◆ **Do this**
Could you return, character for character, the lines of the material from the line with "text Along with" up to and including the line with "text Figure 9: Give"?

◆ **Data shown**

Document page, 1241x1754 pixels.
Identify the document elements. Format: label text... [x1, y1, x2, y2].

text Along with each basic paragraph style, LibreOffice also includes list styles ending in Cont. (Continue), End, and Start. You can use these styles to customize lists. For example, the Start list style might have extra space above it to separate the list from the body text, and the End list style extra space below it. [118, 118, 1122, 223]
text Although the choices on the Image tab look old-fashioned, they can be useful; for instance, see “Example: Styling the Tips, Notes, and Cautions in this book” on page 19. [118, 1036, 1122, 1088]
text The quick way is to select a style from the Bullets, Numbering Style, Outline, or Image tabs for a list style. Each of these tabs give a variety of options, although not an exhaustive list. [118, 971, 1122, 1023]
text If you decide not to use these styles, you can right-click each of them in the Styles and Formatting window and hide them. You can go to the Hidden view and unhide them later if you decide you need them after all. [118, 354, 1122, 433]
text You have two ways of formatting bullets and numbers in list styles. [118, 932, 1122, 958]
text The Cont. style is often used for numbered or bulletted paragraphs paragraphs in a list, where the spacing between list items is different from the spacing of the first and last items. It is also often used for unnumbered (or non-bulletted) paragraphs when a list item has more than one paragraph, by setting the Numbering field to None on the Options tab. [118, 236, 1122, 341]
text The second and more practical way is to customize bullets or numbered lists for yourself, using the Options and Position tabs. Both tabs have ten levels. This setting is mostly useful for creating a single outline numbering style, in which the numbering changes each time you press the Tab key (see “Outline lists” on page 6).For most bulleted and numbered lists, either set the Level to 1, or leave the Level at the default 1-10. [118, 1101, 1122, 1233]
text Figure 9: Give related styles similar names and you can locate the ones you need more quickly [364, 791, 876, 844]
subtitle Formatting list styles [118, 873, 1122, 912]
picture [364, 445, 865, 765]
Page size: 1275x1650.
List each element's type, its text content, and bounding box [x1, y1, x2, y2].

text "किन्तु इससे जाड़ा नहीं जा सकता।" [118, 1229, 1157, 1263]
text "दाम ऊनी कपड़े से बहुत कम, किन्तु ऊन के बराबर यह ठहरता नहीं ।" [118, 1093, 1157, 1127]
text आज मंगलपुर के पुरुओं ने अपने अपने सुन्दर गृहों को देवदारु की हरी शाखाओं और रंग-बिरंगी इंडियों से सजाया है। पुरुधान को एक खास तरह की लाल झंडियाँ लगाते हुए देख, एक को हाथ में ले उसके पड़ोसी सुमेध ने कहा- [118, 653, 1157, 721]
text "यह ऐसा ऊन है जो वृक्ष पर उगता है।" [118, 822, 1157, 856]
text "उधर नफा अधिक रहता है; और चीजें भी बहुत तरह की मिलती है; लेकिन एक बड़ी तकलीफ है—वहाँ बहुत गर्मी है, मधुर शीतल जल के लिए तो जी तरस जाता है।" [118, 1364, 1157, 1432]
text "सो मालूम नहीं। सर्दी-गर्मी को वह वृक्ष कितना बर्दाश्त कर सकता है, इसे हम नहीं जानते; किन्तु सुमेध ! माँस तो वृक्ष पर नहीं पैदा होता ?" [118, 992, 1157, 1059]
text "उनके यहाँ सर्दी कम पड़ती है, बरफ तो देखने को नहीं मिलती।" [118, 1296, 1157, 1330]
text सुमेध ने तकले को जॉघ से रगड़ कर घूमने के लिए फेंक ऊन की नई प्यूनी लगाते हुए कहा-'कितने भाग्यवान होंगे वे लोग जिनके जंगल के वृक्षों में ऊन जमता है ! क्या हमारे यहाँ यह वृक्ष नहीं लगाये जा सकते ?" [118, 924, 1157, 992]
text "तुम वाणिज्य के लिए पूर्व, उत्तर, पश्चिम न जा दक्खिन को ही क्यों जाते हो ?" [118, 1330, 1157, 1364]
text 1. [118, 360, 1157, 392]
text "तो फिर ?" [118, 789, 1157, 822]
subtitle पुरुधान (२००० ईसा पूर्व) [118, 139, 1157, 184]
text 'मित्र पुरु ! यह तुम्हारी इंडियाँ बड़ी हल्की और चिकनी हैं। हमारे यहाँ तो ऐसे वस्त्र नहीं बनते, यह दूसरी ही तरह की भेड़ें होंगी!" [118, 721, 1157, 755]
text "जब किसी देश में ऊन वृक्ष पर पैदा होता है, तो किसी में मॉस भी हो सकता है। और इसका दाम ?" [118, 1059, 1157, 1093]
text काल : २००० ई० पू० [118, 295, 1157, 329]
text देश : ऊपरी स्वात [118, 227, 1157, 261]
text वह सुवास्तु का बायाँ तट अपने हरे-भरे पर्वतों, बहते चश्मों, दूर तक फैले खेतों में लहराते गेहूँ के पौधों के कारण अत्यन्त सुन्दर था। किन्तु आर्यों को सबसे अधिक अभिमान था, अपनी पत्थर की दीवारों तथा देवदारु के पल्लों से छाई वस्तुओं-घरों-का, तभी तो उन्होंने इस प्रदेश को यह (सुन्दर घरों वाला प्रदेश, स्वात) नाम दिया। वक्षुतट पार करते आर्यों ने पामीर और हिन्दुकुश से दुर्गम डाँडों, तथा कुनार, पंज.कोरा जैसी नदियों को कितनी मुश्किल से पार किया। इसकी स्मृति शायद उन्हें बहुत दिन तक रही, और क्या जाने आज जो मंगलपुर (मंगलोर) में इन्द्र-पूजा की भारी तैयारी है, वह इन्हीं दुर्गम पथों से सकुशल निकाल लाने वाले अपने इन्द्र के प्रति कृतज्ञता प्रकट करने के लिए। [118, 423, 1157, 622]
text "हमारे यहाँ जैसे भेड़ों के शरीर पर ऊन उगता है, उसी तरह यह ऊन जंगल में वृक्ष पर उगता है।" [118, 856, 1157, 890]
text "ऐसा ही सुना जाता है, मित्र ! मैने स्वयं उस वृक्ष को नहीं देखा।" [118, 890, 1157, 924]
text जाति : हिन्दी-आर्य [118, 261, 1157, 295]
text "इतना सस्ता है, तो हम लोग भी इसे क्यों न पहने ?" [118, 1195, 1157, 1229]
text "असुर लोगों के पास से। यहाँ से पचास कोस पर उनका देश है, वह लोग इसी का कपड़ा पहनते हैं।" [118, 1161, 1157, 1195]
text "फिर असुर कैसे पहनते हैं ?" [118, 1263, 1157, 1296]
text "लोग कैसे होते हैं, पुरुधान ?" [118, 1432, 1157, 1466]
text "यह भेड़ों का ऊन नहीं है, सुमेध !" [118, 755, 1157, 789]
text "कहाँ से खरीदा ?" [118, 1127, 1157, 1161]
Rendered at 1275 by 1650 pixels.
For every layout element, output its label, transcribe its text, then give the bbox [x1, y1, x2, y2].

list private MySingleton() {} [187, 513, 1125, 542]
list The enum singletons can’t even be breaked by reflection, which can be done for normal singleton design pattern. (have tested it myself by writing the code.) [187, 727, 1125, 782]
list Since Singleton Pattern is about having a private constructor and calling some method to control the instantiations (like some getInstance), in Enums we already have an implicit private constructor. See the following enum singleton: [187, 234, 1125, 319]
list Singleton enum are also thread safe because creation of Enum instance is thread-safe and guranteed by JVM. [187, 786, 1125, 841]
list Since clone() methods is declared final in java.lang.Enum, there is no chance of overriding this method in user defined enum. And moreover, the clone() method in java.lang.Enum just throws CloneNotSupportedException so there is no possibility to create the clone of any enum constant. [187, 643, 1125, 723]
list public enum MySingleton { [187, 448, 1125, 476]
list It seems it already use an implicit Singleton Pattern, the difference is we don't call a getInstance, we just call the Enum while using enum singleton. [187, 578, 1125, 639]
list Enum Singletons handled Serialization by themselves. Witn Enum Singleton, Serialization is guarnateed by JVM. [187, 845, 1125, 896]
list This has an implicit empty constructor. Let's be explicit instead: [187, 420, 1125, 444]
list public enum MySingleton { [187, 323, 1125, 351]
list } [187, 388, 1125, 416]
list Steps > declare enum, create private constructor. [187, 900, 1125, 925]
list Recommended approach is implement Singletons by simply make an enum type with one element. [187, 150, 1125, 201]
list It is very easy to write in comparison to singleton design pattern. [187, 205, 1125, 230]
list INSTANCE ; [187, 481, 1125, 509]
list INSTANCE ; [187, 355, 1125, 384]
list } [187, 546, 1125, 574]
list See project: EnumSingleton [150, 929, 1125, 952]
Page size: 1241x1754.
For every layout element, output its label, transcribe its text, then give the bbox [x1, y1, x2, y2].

◆ **Answer for this exercise**
text Along with each basic paragraph style, LibreOffice also includes list styles ending in Cont. (Continue), End, and Start. You can use these styles to customize lists. For example, the Start list style might have extra space above it to separate the list from the body text, and the End list style extra space below it. [118, 118, 1122, 223]
text Although the choices on the Image tab look old-fashioned, they can be useful; for instance, see “Example: Styling the Tips, Notes, and Cautions in this book” on page 19. [118, 1036, 1122, 1088]
text The quick way is to select a style from the Bullets, Numbering Style, Outline, or Image tabs for a list style. Each of these tabs give a variety of options, although not an exhaustive list. [118, 971, 1122, 1023]
text If you decide not to use these styles, you can right-click each of them in the Styles and Formatting window and hide them. You can go to the Hidden view and unhide them later if you decide you need them after all. [118, 354, 1122, 433]
text You have two ways of formatting bullets and numbers in list styles. [118, 932, 1122, 958]
text The Cont. style is often used for numbered or bulletted paragraphs paragraphs in a list, where the spacing between list items is different from the spacing of the first and last items. It is also often used for unnumbered (or non-bulletted) paragraphs when a list item has more than one paragraph, by setting the Numbering field to None on the Options tab. [118, 236, 1122, 341]
text The second and more practical way is to customize bullets or numbered lists for yourself, using the Options and Position tabs. Both tabs have ten levels. This setting is mostly useful for creating a single outline numbering style, in which the numbering changes each time you press the Tab key (see “Outline lists” on page 6).For most bulleted and numbered lists, either set the Level to 1, or leave the Level at the default 1-10. [118, 1101, 1122, 1233]
text Figure 9: Give related styles similar names and you can locate the ones you need more quickly [364, 791, 876, 844]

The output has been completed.